▶ **Aim of the exercise**: Output the entries in full and verbatim, pictures omitted.

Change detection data

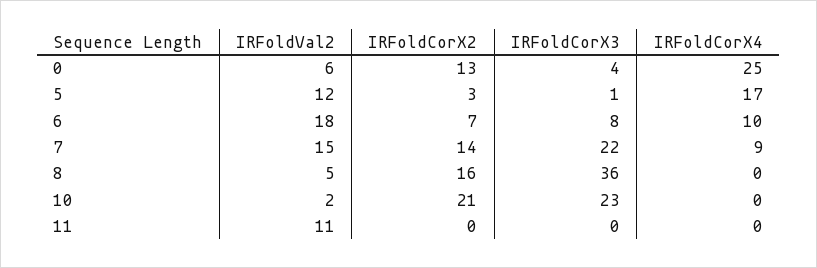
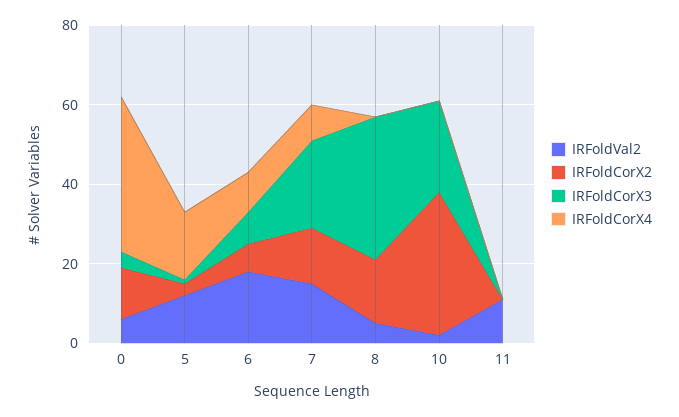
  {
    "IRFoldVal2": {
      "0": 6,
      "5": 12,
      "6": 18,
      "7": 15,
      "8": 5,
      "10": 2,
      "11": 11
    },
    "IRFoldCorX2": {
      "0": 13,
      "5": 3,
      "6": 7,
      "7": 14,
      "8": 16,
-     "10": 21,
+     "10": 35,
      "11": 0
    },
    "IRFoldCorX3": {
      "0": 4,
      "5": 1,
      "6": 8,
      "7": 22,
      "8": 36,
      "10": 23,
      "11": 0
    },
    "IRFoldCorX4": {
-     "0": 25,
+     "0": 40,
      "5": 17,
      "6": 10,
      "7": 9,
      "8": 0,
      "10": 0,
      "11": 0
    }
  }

▶ **Exercise response**:
  {
    "IRFoldVal2": {
      "0": 6,
      "5": 12,
      "6": 18,
      "7": 15,
      "8": 5,
      "10": 2,
      "11": 11
    },
    "IRFoldCorX2": {
      "0": 13,
      "5": 3,
      "6": 7,
      "7": 14,
      "8": 16,
-     "10": 21,
+     "10": 35,
      "11": 0
    },
    "IRFoldCorX3": {
      "0": 4,
      "5": 1,
      "6": 8,
      "7": 22,
      "8": 36,
      "10": 23,
      "11": 0
    },
    "IRFoldCorX4": {
-     "0": 25,
+     "0": 40,
      "5": 17,
      "6": 10,
      "7": 9,
      "8": 0,
      "10": 0,
      "11": 0
    }
  }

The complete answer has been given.